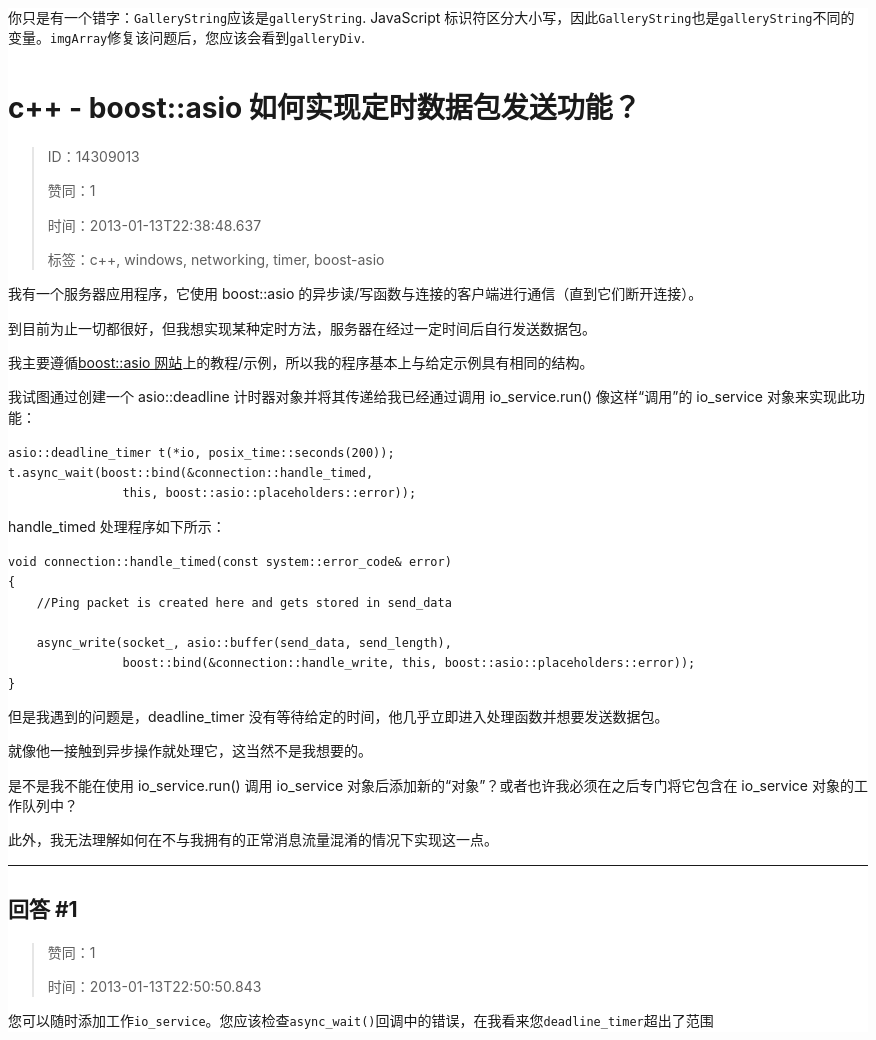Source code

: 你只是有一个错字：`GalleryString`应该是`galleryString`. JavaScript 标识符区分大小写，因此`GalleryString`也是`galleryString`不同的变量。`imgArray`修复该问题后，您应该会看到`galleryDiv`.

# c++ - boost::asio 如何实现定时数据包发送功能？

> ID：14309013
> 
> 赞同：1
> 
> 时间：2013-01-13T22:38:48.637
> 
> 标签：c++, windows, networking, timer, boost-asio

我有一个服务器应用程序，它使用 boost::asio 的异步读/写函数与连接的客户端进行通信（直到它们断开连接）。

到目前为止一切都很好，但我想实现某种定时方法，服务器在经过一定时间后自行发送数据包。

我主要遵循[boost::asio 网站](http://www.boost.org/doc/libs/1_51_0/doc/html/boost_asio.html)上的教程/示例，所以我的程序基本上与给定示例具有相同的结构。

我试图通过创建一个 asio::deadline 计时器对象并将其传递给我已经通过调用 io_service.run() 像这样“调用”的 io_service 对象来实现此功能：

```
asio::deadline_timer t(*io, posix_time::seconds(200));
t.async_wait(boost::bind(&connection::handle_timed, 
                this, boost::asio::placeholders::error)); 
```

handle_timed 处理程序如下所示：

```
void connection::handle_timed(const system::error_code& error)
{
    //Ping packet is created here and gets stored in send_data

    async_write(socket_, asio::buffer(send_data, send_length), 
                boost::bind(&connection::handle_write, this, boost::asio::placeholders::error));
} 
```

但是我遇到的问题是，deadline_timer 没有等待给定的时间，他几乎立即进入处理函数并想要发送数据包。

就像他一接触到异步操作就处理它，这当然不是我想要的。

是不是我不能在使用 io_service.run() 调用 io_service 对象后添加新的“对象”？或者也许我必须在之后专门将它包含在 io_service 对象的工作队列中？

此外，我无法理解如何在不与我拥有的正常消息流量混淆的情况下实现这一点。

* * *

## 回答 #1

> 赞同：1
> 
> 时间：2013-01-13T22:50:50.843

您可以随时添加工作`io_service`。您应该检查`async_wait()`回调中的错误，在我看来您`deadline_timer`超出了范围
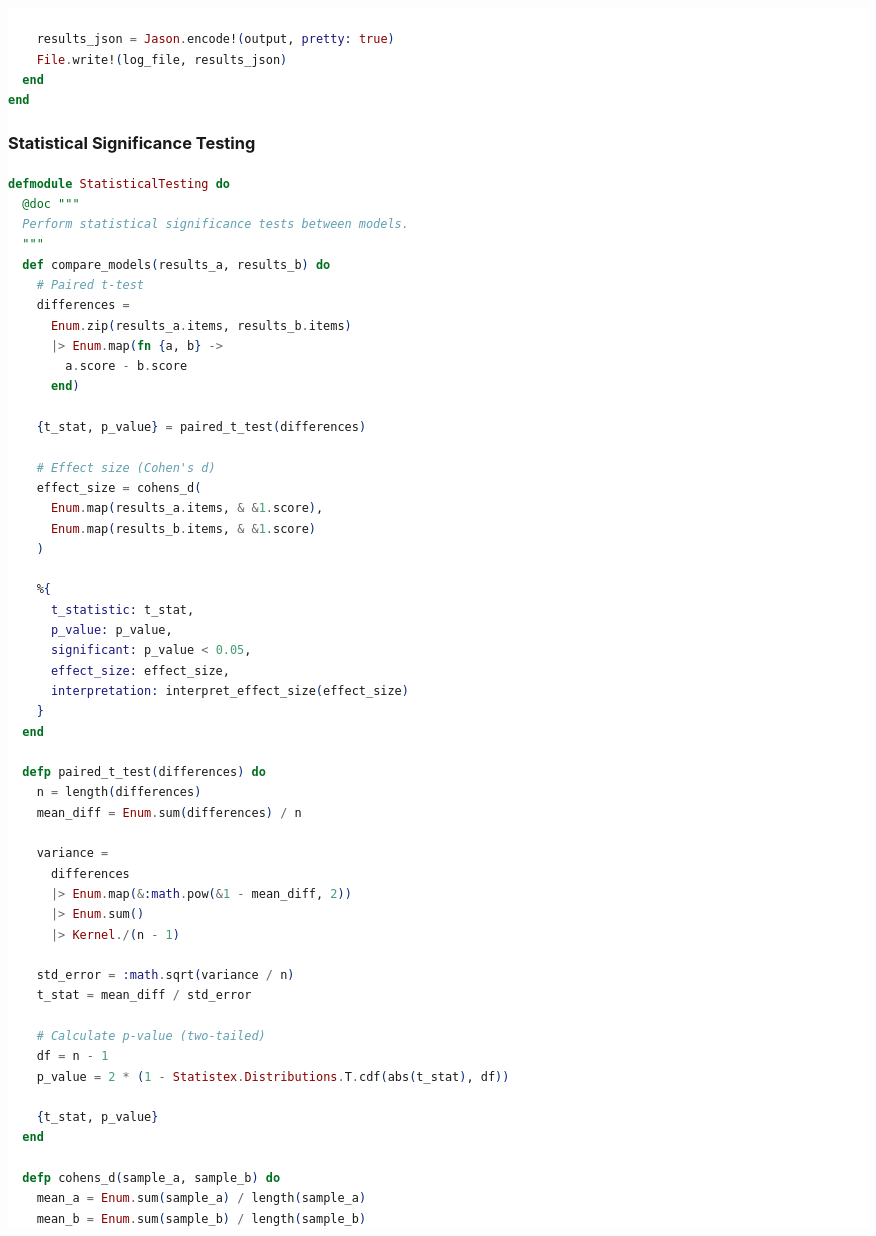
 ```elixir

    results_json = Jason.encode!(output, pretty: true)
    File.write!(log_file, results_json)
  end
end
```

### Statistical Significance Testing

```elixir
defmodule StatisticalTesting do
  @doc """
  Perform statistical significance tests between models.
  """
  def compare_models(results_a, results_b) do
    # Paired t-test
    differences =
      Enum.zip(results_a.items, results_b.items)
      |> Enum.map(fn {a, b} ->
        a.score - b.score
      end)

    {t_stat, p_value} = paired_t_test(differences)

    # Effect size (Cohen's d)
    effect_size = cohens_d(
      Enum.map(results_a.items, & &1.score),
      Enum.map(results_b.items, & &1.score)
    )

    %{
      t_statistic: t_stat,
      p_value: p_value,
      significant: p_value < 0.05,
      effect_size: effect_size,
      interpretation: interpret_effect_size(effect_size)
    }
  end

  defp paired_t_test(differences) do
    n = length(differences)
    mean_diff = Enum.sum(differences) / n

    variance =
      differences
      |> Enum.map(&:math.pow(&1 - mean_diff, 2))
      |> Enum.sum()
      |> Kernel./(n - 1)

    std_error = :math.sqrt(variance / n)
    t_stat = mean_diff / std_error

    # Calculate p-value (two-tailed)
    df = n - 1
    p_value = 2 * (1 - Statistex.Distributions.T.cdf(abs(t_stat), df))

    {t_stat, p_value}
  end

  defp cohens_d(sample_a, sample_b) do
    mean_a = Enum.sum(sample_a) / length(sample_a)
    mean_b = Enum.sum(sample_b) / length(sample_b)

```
· · ·
**WHAT IS BEING ASKED**:
Leaving out the pictures, print each line of the records above from the first up to and including the one that contains "networking, timer, boost-asio", exactly as written.

**PROBLEM SOLUTION**:
Source code

: 你只是有一个错字：`GalleryString`应该是`galleryString`. JavaScript 标识符区分大小写，因此`GalleryString`也是`galleryString`不同的变量。`imgArray`修复该问题后，您应该会看到`galleryDiv`.

# c++ - boost::asio 如何实现定时数据包发送功能？

> ID：14309013
> 
> 赞同：1
> 
> 时间：2013-01-13T22:38:48.637
> 
> 标签：c++, windows, networking, timer, boost-asio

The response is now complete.